- Directed by: Maurice Elvey
- Written by: George A. Cooper H. Fowler Mear
- Based on: I Lived With You by Ivor Novello
- Produced by: Julius Hagen
- Starring: Ivor Novello Ursula Jeans Ida Lupino Jack Hawkins
- Cinematography: Sydney Blythe
- Edited by: Jack Harris
- Music by: W.L. Trytel
- Production company: Twickenham Studios
- Distributed by: Woolf & Freedman Film Service
- Release date: 14 June 1933;
- Running time: 95 minutes
- Country: United Kingdom
- Language: English

= I Lived with You =

1933 film

I Lived With You is a 1933 British romantic comedy film directed by Maurice Elvey and starring Ivor Novello, Ursula Jeans and Ida Lupino. It is based on the West End hit play I Lived With You by Novello.

==Plot==
Young Cockney shop girl Gladys Wallis meets penniless Russian Prince Felix Lenieff in the Hampton Court Maze and, learning he has no place to stay, takes him home to live with her family. His presence creates chaos in her family's humble Fulham home. At first the others do not believe he is a prince, but he has a locket that Nicholas II, the last tsar, gave to his now-deceased mother. Gladys's father works in the diamond trade and confirms that the jewels on it are valuable diamonds. Felix does not want to sell them for his own sake, but is persuaded by Mr. Wallis to let him do so, as it will benefit the family.

==Critical reception==
TV Guide wrote, "originally a play by Novello, who transplanted almost the entire cast for the filmed version, the main exception to the stage cast being Lupino, who gave a strong emotional performance." and the Radio Times wrote, "it's all directed with a teasingly respectable salaciousness by Maurice Elvey, but of much greater interest to most film fans will be the pre-fame performances of Jack Hawkins and Ida Lupino." and BBC Wales Arts wrote, "this is a riotously funny film and Novello not for the first or last time on screen, operates, tantalisingly, on different layers.

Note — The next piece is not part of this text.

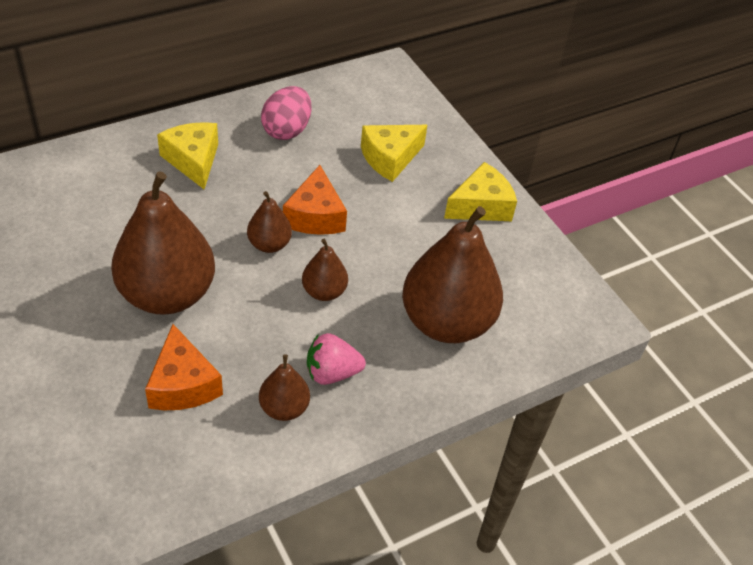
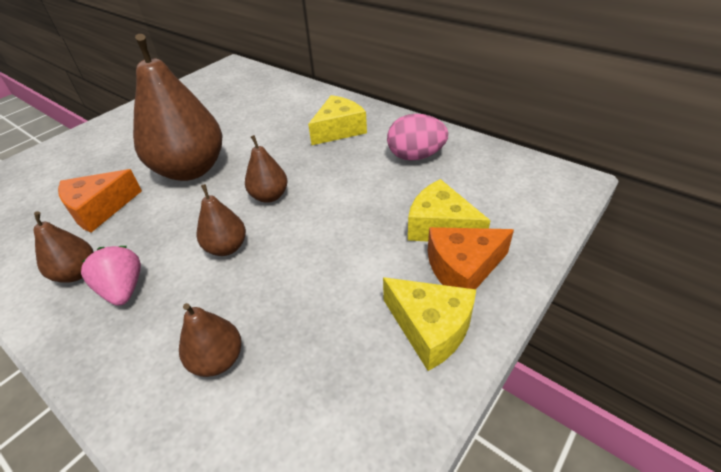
camera: 75 degrees right, 5 degrees down
orange cheese [283,165,347,235] -> orange cheese moved to [428,227,514,289]
brown pear [402,206,503,343] -> brown pear [179,303,242,377], size x0.48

He's always aware of his screen spectator in the dark, but don't be misled - this performance doesn't reek of the greasepaint in the least. It's just that Novello has the rare ability to maintain a playful, ironic stance which many critics, even today, seem incapable of appreciating or recognising."

==Bibliography==
- Low, Rachael. Filmmaking in 1930s Britain. George Allen & Unwin, 1985.
- Wood, Linda. British Films, 1927-1939. British Film Institute, 1986.